Validating Marketplace Models

Unlike the multisided model, where users are on the riskier side and can be tackled serially before customers, in a marketplace model, both the buyer and seller sides must be tackled simultaneously.

Sure, some marketplaces will naturally be buyer-led while others will be seller-led, allowing you to start building out one side before the other. But ultimately, you need to bring both sides together simultaneously to conduct a transaction.

This is the most complex business model archetype because two customer factories need to be firing together.

A key pattern for success with this model is first identifying a preexisting marketplace with lots of transactional friction. If you can remove some friction for your early adopter buyers and sellers, you represent a compelling value proposition that draws buyers and sellers from their existing alternative(s) to your marketplace.

  • eBay did this for the collectibles marketplace, where the existing alternatives were garage sales and antique shops.
  • AngelList did this for the startup funding marketplace, where the existing alternative was hitting the pitching circuit.
  • Airbnb did this for the rooms marketplace, where the existing alternatives were hotel rooms and couch surfing.

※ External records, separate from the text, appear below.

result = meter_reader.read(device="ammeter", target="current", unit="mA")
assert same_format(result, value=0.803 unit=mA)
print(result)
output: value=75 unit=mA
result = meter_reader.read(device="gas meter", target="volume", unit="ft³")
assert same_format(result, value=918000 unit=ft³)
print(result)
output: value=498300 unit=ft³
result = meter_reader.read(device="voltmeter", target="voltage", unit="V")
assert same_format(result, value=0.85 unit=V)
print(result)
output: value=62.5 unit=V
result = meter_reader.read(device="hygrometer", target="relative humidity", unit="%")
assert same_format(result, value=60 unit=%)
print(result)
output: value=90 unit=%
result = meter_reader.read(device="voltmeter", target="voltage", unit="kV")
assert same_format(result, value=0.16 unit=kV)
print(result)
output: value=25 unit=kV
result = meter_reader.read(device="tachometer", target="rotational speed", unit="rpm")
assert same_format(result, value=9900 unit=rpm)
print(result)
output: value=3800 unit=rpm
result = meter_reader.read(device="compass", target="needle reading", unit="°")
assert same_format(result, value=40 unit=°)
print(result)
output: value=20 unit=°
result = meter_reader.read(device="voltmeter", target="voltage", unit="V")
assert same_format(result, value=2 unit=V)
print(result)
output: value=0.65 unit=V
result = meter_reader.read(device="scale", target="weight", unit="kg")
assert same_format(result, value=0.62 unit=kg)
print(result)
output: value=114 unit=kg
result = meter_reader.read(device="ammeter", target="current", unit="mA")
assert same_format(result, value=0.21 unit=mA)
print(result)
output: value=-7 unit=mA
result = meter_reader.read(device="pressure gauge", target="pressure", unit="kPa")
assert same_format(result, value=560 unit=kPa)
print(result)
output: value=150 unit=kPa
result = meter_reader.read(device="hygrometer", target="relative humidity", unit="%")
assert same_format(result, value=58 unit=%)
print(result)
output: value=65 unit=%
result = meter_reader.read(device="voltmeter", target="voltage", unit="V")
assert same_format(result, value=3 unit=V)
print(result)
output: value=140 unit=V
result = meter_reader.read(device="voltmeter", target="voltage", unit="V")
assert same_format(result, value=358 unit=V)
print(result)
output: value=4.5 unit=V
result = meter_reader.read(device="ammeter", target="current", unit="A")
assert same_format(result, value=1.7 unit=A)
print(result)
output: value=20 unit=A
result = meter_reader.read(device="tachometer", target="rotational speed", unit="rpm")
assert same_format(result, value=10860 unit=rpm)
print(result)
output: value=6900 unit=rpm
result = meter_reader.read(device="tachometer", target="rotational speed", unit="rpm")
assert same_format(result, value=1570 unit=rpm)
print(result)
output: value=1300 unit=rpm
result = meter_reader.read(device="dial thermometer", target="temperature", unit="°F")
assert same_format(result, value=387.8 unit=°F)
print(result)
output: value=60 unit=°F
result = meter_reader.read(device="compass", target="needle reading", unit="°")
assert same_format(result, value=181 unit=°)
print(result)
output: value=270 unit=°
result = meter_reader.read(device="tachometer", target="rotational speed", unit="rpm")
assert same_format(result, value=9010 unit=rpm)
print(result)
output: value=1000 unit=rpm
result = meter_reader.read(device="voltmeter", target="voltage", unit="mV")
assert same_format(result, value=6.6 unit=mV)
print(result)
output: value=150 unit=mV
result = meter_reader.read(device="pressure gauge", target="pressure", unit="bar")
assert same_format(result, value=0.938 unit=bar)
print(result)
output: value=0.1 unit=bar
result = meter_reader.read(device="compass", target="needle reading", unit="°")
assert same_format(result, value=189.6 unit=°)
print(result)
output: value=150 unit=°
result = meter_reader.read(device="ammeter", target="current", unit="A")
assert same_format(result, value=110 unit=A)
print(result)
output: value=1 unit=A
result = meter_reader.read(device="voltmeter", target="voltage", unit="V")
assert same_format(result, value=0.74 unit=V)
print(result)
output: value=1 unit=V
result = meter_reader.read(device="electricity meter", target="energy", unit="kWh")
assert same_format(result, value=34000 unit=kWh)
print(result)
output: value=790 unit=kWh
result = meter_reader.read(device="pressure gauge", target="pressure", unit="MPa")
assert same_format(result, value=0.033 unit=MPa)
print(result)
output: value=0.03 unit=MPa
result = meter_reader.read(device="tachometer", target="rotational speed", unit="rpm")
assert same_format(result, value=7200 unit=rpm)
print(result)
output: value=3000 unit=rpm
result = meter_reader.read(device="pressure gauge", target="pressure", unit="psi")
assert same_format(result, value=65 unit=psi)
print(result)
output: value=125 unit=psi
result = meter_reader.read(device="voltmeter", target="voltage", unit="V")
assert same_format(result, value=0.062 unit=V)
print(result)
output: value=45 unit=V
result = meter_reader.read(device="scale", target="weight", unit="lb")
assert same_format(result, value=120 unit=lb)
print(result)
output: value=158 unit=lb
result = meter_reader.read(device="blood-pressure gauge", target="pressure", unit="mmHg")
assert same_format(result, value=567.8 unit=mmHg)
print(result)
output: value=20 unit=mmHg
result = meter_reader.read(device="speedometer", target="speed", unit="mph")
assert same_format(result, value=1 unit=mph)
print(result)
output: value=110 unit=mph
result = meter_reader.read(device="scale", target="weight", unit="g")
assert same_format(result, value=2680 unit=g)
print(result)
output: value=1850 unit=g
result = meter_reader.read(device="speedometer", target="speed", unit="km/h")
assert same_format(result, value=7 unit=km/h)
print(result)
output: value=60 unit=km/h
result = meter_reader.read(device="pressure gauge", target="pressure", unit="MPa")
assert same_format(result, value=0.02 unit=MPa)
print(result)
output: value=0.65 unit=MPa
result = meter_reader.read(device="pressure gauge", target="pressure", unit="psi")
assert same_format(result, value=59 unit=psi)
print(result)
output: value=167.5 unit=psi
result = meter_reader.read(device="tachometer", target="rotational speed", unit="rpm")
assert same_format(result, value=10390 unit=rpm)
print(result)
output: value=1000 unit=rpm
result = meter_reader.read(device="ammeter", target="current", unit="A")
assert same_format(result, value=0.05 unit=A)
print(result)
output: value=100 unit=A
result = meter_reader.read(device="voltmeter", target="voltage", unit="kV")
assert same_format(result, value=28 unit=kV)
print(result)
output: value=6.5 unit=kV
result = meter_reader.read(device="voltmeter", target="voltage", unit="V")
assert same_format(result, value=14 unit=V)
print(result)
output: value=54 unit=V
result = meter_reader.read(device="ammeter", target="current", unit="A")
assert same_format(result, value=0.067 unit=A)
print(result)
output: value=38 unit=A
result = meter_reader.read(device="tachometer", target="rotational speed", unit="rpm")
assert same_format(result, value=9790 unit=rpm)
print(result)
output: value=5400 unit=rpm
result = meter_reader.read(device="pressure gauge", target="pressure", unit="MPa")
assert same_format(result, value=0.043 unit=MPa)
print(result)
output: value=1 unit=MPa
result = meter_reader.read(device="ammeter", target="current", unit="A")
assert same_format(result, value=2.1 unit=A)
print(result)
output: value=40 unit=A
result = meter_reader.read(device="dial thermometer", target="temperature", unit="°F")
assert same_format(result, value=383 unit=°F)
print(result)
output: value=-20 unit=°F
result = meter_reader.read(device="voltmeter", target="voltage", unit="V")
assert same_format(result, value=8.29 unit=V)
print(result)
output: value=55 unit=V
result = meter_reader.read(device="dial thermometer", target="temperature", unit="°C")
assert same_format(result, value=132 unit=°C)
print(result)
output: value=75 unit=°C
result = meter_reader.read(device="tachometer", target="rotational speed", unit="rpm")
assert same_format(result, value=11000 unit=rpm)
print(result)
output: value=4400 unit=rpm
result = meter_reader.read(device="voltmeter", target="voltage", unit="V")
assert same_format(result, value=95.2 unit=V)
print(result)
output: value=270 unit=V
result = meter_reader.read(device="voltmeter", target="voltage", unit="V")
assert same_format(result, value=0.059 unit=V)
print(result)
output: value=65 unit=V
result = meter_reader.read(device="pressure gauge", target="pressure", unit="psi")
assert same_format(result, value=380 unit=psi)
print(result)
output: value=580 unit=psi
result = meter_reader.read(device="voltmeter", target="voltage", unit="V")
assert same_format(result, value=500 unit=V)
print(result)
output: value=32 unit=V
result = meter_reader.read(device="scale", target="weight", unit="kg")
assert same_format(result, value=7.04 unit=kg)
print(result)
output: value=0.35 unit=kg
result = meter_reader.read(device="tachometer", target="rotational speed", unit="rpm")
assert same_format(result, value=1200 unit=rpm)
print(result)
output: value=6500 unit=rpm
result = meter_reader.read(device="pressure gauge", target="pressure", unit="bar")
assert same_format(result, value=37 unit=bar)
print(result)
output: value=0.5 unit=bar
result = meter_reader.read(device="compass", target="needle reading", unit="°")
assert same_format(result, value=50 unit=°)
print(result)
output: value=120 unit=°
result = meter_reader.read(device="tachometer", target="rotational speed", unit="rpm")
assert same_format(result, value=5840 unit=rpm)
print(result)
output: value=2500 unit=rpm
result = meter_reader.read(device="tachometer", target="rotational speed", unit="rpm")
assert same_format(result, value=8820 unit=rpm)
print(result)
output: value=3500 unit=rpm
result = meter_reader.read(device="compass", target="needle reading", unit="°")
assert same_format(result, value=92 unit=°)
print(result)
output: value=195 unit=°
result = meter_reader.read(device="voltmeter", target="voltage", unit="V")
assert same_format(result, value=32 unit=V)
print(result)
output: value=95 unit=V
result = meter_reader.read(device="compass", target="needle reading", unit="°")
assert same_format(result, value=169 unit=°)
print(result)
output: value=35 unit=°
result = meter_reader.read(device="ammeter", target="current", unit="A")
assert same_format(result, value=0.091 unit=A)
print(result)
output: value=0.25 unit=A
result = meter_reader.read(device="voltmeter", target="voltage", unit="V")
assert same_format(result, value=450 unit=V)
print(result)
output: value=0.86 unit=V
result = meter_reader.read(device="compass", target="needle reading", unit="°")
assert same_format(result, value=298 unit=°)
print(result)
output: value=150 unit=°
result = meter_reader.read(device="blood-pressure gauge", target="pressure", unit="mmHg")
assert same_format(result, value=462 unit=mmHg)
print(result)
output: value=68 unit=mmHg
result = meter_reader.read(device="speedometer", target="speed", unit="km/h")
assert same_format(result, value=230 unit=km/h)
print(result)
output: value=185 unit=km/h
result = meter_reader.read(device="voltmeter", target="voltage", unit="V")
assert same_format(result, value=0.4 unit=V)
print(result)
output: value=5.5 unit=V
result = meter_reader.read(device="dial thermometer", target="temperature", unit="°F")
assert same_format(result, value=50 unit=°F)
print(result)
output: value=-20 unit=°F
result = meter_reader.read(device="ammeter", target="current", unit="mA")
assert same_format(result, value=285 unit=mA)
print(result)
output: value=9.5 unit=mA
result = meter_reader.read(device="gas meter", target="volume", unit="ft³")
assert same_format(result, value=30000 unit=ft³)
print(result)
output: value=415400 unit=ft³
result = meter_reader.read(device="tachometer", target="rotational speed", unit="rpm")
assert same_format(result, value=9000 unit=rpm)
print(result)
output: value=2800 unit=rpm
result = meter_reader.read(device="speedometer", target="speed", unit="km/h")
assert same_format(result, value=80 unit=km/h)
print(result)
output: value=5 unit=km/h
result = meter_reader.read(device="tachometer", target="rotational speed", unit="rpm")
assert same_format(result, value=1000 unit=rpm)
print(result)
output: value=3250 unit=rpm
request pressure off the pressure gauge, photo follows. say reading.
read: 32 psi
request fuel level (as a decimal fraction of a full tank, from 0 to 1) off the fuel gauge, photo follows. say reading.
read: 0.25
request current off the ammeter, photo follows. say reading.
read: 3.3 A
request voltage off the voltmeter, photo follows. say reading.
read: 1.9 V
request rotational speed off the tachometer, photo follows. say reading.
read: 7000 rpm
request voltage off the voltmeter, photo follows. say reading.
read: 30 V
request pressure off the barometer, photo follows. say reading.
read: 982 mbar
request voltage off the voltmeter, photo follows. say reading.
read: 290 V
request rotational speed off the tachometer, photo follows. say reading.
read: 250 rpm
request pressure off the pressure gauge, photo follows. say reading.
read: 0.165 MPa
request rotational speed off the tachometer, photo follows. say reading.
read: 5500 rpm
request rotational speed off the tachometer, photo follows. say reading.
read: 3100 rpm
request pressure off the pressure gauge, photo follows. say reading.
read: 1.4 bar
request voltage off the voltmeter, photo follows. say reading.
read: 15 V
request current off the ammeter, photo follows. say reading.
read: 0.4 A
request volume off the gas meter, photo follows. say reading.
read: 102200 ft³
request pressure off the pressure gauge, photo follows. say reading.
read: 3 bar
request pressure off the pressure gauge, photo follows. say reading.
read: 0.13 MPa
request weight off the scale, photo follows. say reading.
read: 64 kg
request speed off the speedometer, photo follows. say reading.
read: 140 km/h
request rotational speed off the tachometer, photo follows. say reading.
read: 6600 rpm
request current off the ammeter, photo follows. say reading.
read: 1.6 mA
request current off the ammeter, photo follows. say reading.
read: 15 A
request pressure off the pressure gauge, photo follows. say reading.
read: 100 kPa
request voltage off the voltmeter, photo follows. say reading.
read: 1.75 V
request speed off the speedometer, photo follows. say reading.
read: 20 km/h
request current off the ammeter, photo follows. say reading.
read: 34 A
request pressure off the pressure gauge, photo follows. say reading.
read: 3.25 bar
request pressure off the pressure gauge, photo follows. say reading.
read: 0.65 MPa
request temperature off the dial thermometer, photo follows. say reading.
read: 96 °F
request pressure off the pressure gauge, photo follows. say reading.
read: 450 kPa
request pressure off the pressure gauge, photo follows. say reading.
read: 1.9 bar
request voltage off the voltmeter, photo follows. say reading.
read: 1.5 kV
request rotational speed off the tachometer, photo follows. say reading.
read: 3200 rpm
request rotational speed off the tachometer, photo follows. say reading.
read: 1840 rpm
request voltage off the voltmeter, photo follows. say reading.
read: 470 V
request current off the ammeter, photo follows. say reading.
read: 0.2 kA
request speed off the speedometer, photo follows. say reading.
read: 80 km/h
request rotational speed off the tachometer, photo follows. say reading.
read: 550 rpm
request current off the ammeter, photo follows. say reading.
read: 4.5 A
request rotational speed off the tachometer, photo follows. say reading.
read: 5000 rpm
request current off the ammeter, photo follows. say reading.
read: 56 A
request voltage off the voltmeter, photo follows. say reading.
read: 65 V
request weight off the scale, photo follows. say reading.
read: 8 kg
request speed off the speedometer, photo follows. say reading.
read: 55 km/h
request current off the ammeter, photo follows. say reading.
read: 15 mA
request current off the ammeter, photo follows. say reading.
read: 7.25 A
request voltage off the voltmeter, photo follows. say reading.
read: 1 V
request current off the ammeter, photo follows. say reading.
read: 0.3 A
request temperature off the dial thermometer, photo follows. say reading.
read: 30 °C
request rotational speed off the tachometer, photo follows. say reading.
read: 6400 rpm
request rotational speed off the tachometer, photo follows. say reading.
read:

Business Modeling Patterns

  • Identify both sides of the model on a Lean Canvas
  • Use labels like buyer/seller to capture both perspectives.
  • Do the early-adopter triggering events of both sides bring buyers and sellers together?
  • Determine the riskier side (usually demand) by calculating the expected buyer-to-seller ratio.

Validation Patterns

  • Overcome the cold-start problem by adopting the non-riskier side, e.g., Airbnb becomes the first seller on the platform and rents out their room with an air mattress.
  • Maximize buyer/seller collision (a good thing) by narrowing down on
  • Geography, e.g., Uber starting in San Francisco
  • Category, e.g., Amazon starting with books
  • Triggering events, e.g., Airbnb chasing sold-out hotel cities
  • Use a Mafia Offer campaign (high-touch problem discovery, solution design, offer testing) to uncover your early adopter’s unmet wants and design/refine/position your product to cause a switch. Do this for both buyers and sellers.
  • Use a Concierge (+ Wizard of Oz) MVP to launch and test the marketplace, i.e., become the broker.
  • Understand buyer/seller motivations and tackle both simultaneously, keeping the ratio balanced.